What is that maximum profit?

Answer. 1


Answer. 2


But costs are not always linear. We say that a cost function obeys economies of scale if the marginal cost gets smaller as we increase the production level. For example, a worker producing their first pair of sneakers might take a lot of time, but by the time they get to their 30\(^{th}\) pair of sneakers, the same worker can probably do so much more quickly (which means the labor cost for that pair of sneakers will be lower.

How do we encode economies of scale -- that is, decreasing marginal cost -- in calculus terms?

Just as we did with revenue, we can bootstrap our linear model for costs \(C(t)=C_0+mt\) into a more model by replacing \(m\) with \(m(t)\text{.}\) If we think of our workers in the sneaker factory as gaining skill over time, then we could write something like

\begin{equation*} m(t)=1+\left(\frac{1}{2}\right)^{t/10} \end{equation*}

which is to say: the marginal cost starts at $2 per pair of sneakers, has a long-run limit of $1 per pair of sneakers, and every 10 pairs of sneakers produced moves the marginal cost halfway to the long-run limit.

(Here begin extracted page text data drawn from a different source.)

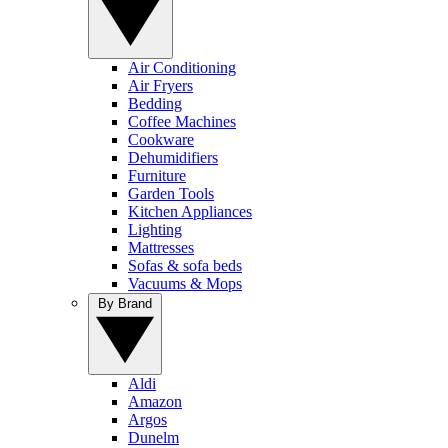
Air Conditioning
Air Fryers
Bedding
Coffee Machines
Cookware
Dehumidifiers
Furniture
Garden Tools
Kitchen Appliances
Lighting
Mattresses
Sofas & sofa beds
Vacuums & Mops
By Brand
Aldi
Amazon
Argos
Dunelm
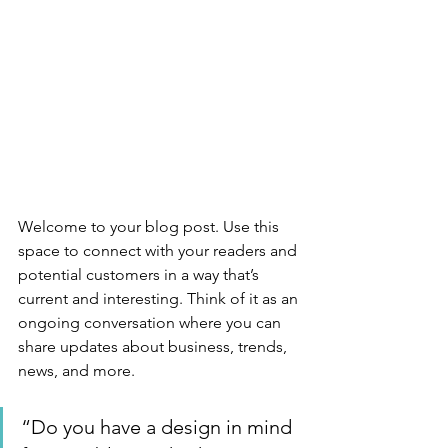
Welcome to your blog post. Use this 
space to connect with your readers and 
potential customers in a way that’s 
current and interesting. Think of it as an 
ongoing conversation where you can 
share updates about business, trends, 
news, and more. 
“Do you have a design in mind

How do we achieve the maximum profit in this case? We have

\begin{align*} P(t)&=R(t)-C(t)\\ &=t\cdot(300-.05t)-\left(10000+\left(1+\left(\frac{1}{2}\right)^{t/10}\right)t\right) \end{align*}

which means that we need to solve

\begin{equation*} 0=P'(t)=299-.1t-\left(\frac{1}{2}\right)^{t/10}-\frac{1}{10}t\ln\left(\frac{1}{2}\right)\left(\frac{1}{2}\right)^{t/10}\ \ . \end{equation*}

Unfortunately there's not an algebraically clean solution to this equation, but a graphing utility says that \(t=2990\) is very close.

Figure 9.4. Graphs of \(P(t)\) and \(P'(t)\text{,}\) showing that \(t=2990\) is approximately a critical point.